═════ Document section ═════
Priests, Professors, Justices: Is a Lifetime too Long?
The time has come to reevaluate the wisdom of lifetime appointments for judges, professors and priests. In principle, a lifetime appointment can extricate individuals that hold these positions from the trappings of partisanship.
Judges should be free to administer justice dispassionately without concern for how their decisions resonate with the general public. Alexander Hamilton argued in Federalist 78 that job security is required to induce qualified attorneys to give up their lucrative law practices in order to serve on the bench. He further argued that this job security was necessary, in part, because the judiciary is the weakest branch of the government (having power over neither the purse nor the sword) and yet must serve as an ever-vigilant check on the power of the other two.
In the same vein, the argument goes, professors should be able to conduct objective research that is not subject to the vagaries of public opinion. The autonomy to push forth the frontiers of knowledge must be sacrosanct. The priesthood is a lifelong commitment to the canons of Catholicism that requires great personal sacrifice. It is not a skill set that is easily transferred to a different vocation.
═════
- **Activity list**:
- a) In the essay on lifetime appointments, which document does Alexander Hamilton cite to argue that judges need job security?
- b) Rewrite the part of the essay on lifetime appointments that opens with the words containing "Judges should be" and closes with "the other two.", putting "courts" in place of "judiciary".
═════ Input data ═════
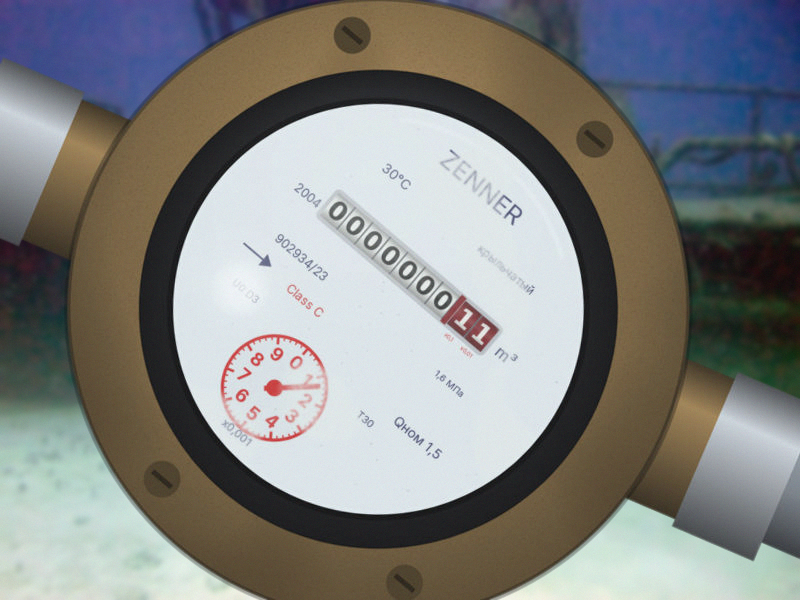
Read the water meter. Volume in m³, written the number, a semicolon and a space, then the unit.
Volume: 0.111; m³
═════
- **Exercise responses**:
- a) Federalist 78.

- b)
Judges should be free to administer justice dispassionately without concern for how their decisions resonate with the general public. Alexander Hamilton argued in Federalist 78 that job security is required to induce qualified attorneys to give up their lucrative law practices in order to serve on the bench. He further argued that this job security was necessary, in part, because the courts is the weakest branch of the government (having power over neither the purse nor the sword) and yet must serve as an ever-vigilant check on the power of the other two.